L'assassinat de Soleimani [...] est un palier hasardeux qui va mener à l'accroissement des tensions dans la région, a déclaré le ministère russe des Affaires étrangères, cité par les agences RIA Novosti et TASS.
Soleimani servait fidèlement les intérêts de l'Iran. Nous présentons nos sincères condoléances au peuple iranien, a-t-il ajouté.
Entre ses deux grands alliés américain et iranien
Depuis des années, le pays est pris en étau entre ses deux grands alliés américain et iranien. Après une série d'attaques à la roquette contre des diplomates et des soldats américains, attribuées par Washington aux pro-Iran en Irak, l'escalade atteint un sommet inédit avec la mort violente vendredi des deux hauts responsables.
Le
raid américain, selon le Hachd, a visé un convoi des pro-Iran près de l'aéroport de Bagdad. Au moins huit personnes ont été tuées, ont indiqué des responsables des services de sécurité irakiens.
Si le Hachd a combattu à partir de 2014 aux côtés des troupes irakiennes et de la coalition internationale antidjihadistes emmenée par les États-Unis, ses factions les plus pro-iraniennes, pour certaines nées dans la lutte contre l'occupation américaine de 2003 à 2011, sont désormais considérées par les Américains comme une menace plus importante que le groupe État islamique (EI).
Soleimani est mon chef
Mardi, des milliers des combattants du Hachd et de ses partisans avaient déferlé dans l'ultra-sécurisée Zone verte de Bagdad où se trouve l'ambassade américaine, ont attaqué la chancellerie à coup de béliers de fortune et ont tracé des graffitis sans équivoque sur les murs.

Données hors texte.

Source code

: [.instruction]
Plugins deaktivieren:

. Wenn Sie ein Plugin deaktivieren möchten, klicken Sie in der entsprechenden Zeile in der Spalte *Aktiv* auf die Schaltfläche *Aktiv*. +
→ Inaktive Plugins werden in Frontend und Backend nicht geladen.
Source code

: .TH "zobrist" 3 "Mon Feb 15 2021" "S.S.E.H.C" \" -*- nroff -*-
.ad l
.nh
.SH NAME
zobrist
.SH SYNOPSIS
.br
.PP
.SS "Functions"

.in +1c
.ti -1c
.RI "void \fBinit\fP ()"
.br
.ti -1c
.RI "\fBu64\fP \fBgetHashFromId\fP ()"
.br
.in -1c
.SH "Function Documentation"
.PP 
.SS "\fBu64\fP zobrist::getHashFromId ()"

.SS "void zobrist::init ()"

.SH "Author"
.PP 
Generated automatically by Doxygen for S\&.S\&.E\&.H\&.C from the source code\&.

Non à l'Amérique, disait l'un,
Soleimani est mon chef, affirmait un autre.
Cet épisode de violence inédit semblait terminé mercredi avec le retrait des pro-Iran de la Zone verte, sur ordre du Hachd.
Mais les morts de vendredi donnent de plus en plus de consistance à la menace qui pèse depuis des mois sur l'Irak : que son sol se transforme en un champ de bataille par procuration pour l'Iran et les États-Unis.
Une dizaine d'attaques à la roquette ont visé depuis fin octobre des soldats et des diplomates américains, tuant il y a une semaine un sous-traitant américain.
Dimanche soir, Washington, qui accuse les factions pro-Iran du Hachd al-Chaabi d'être derrière ces attaques non revendiquées, avait répondu en bombardant des bases de l'une d'elles près de la frontière syrienne, faisant 25 morts, ce qui a entraîné l'attaque de l'ambassade américaine.